╭──

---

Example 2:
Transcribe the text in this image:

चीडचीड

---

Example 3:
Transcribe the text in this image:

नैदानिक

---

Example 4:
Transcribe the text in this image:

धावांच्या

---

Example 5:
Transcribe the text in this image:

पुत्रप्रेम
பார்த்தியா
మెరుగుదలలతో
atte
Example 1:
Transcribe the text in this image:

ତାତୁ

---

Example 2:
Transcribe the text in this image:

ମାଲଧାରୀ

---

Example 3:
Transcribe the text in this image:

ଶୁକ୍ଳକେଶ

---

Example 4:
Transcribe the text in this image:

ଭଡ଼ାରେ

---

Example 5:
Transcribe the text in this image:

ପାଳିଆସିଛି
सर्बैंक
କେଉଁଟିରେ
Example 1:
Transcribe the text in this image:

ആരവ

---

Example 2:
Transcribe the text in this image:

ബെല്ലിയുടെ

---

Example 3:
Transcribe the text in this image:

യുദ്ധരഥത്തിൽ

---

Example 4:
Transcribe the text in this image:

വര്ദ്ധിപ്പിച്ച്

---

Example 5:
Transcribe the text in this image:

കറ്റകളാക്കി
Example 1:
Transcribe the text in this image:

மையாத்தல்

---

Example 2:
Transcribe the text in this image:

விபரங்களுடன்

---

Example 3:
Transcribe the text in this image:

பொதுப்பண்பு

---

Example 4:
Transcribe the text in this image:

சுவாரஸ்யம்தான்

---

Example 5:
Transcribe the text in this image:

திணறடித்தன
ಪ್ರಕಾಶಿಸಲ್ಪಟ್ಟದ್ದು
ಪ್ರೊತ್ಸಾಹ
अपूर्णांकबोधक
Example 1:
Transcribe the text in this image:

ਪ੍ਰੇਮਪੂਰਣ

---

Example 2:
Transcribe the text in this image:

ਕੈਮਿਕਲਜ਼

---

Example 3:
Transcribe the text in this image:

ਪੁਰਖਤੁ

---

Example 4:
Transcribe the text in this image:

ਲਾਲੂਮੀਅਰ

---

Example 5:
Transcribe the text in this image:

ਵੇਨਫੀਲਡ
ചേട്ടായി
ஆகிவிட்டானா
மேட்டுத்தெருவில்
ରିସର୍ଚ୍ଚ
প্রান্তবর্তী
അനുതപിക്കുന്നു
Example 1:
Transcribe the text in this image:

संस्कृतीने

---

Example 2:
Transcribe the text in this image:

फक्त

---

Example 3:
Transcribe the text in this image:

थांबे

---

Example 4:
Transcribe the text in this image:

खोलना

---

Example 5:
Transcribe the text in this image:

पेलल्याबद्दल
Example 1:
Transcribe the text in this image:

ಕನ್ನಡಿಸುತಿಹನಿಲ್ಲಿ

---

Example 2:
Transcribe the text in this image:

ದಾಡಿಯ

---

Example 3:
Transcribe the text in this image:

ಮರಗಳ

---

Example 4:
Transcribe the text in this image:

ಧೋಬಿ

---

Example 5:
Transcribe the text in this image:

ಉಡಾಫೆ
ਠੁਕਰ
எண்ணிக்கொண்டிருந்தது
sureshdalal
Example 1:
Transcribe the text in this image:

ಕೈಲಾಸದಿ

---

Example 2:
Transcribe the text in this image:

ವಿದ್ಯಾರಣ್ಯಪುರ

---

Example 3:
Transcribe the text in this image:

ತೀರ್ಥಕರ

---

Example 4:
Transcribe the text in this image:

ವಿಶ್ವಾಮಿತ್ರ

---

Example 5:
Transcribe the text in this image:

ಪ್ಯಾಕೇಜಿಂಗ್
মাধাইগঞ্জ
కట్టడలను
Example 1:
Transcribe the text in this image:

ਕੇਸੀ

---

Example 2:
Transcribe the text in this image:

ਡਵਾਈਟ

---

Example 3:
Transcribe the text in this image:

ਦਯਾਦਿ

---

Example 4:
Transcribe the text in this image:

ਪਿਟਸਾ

╰──

- _About this task_
Print the material word for word, with nothing left out.

- _Response below_
---

Example 2:
Transcribe the text in this image:

चीडचीड

---

Example 3:
Transcribe the text in this image:

नैदानिक

---

Example 4:
Transcribe the text in this image:

धावांच्या

---

Example 5:
Transcribe the text in this image:

पुत्रप्रेम
பார்த்தியா
మెరుగుదలలతో
atte
Example 1:
Transcribe the text in this image:

ତାତୁ

---

Example 2:
Transcribe the text in this image:

ମାଲଧାରୀ

---

Example 3:
Transcribe the text in this image:

ଶୁକ୍ଳକେଶ

---

Example 4:
Transcribe the text in this image:

ଭଡ଼ାରେ

---

Example 5:
Transcribe the text in this image:

ପାଳିଆସିଛି
सर्बैंक
କେଉଁଟିରେ
Example 1:
Transcribe the text in this image:

ആരവ

---

Example 2:
Transcribe the text in this image:

ബെല്ലിയുടെ

---

Example 3:
Transcribe the text in this image:

യുദ്ധരഥത്തിൽ

---

Example 4:
Transcribe the text in this image:

വര്ദ്ധിപ്പിച്ച്

---

Example 5:
Transcribe the text in this image:

കറ്റകളാക്കി
Example 1:
Transcribe the text in this image:

மையாத்தல்

---

Example 2:
Transcribe the text in this image:

விபரங்களுடன்

---

Example 3:
Transcribe the text in this image:

பொதுப்பண்பு

---

Example 4:
Transcribe the text in this image:

சுவாரஸ்யம்தான்

---

Example 5:
Transcribe the text in this image:

திணறடித்தன
ಪ್ರಕಾಶಿಸಲ್ಪಟ್ಟದ್ದು
ಪ್ರೊತ್ಸಾಹ
अपूर्णांकबोधक
Example 1:
Transcribe the text in this image:

ਪ੍ਰੇਮਪੂਰਣ

---

Example 2:
Transcribe the text in this image:

ਕੈਮਿਕਲਜ਼

---

Example 3:
Transcribe the text in this image:

ਪੁਰਖਤੁ

---

Example 4:
Transcribe the text in this image:

ਲਾਲੂਮੀਅਰ

---

Example 5:
Transcribe the text in this image:

ਵੇਨਫੀਲਡ
ചേട്ടായി
ஆகிவிட்டானா
மேட்டுத்தெருவில்
ରିସର୍ଚ୍ଚ
প্রান্তবর্তী
അനുതപിക്കുന്നു
Example 1:
Transcribe the text in this image:

संस्कृतीने

---

Example 2:
Transcribe the text in this image:

फक्त

---

Example 3:
Transcribe the text in this image:

थांबे

---

Example 4:
Transcribe the text in this image:

खोलना

---

Example 5:
Transcribe the text in this image:

पेलल्याबद्दल
Example 1:
Transcribe the text in this image:

ಕನ್ನಡಿಸುತಿಹನಿಲ್ಲಿ

---

Example 2:
Transcribe the text in this image:

ದಾಡಿಯ

---

Example 3:
Transcribe the text in this image:

ಮರಗಳ

---

Example 4:
Transcribe the text in this image:

ಧೋಬಿ

---

Example 5:
Transcribe the text in this image:

ಉಡಾಫೆ
ਠੁਕਰ
எண்ணிக்கொண்டிருந்தது
sureshdalal
Example 1:
Transcribe the text in this image:

ಕೈಲಾಸದಿ

---

Example 2:
Transcribe the text in this image:

ವಿದ್ಯಾರಣ್ಯಪುರ

---

Example 3:
Transcribe the text in this image:

ತೀರ್ಥಕರ

---

Example 4:
Transcribe the text in this image:

ವಿಶ್ವಾಮಿತ್ರ

---

Example 5:
Transcribe the text in this image:

ಪ್ಯಾಕೇಜಿಂಗ್
মাধাইগঞ্জ
కట్టడలను
Example 1:
Transcribe the text in this image:

ਕੇਸੀ

---

Example 2:
Transcribe the text in this image:

ਡਵਾਈਟ

---

Example 3:
Transcribe the text in this image:

ਦਯਾਦਿ

---

Example 4:
Transcribe the text in this image:

ਪਿਟਸਾ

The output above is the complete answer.